Frequently Asked Questions — Tameside

What is pitch fibre pipe and why is it failing in Tameside? +
Pitch fibre pipe is made from wood cellulose fibres impregnated with coal tar pitch. It was widely used from the late 1940s through to the mid-1970s because it was cheap, lightweight, and quick to install. Tameside's extensive post-war housing estates — particularly in Hattersley, parts of Hyde, and around Ashton — used pitch fibre extensively. The material absorbs moisture over decades, causing the pipe walls to soften, blister inward, and eventually deform so severely that flow is blocked. We find pitch fibre failure on a weekly basis across Tameside.
Are concrete drainage pipes common in Tameside properties? +
Yes. Alongside pitch fibre, concrete pipes were widely used on Tameside's 1960s and 1970s housing estates. While more durable than pitch fibre, concrete pipes have their own failure modes. The internal surface erodes over time from the acidity of wastewater, roughening the pipe bore and creating snag points where debris accumulates. Concrete pipe joints can also crack and separate, particularly where ground movement has occurred. We survey concrete drainage systems across Tameside's post-war estates regularly.

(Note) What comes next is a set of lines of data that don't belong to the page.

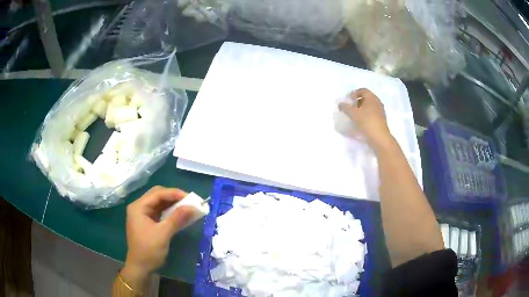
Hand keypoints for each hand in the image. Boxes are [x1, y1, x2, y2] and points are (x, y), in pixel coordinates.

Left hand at [121, 186, 193, 289]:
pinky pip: (160, 213)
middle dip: (173, 197)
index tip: (190, 197)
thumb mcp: (163, 234)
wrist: (141, 268)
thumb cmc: (149, 250)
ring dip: (173, 205)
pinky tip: (180, 215)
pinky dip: (170, 213)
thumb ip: (177, 218)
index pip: (158, 193)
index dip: (174, 193)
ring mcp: (143, 215)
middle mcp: (139, 208)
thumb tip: (193, 206)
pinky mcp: (148, 223)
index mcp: (138, 207)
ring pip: (159, 204)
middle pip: (158, 196)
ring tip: (187, 207)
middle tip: (189, 201)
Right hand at [338, 88, 393, 151]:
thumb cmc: (366, 121)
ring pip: (369, 106)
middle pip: (366, 98)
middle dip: (357, 101)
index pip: (362, 90)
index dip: (354, 93)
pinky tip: (361, 122)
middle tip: (350, 107)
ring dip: (361, 109)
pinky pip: (372, 113)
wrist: (379, 137)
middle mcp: (377, 102)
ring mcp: (380, 111)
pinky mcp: (381, 119)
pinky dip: (366, 115)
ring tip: (355, 115)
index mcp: (372, 97)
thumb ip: (345, 107)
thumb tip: (340, 104)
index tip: (348, 100)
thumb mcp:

Do the steep hillside estates in Tameside have specific problems? +
Tameside's terrain rises sharply from the Tame Valley up towards the Pennines, and several of the post-war housing estates in Stalybridge, Mossley, and upper Hyde were built on these slopes. Drainage on hillside estates must manage significant gradients, and the post-war pipe materials used — pitch fibre and concrete — are less tolerant of ground movement than flexible modern plastics. We commonly find displaced joints, bellied sections, and pipe runs that have shifted out of their original alignment on these sloping sites.
Is Hattersley estate drainage particularly problematic? +
The Hattersley estate, built in the 1960s as an overspill estate for Manchester, has a well-documented history of drainage problems. The original pitch fibre and concrete drainage is now 60 years old and was not installed to the standards expected today. Many properties on the estate have experienced recurring blockages, slow drainage, and in some cases sewage surcharging. A CCTV survey is the essential first step in diagnosing the specific problems affecting an individual property and planning effective repairs.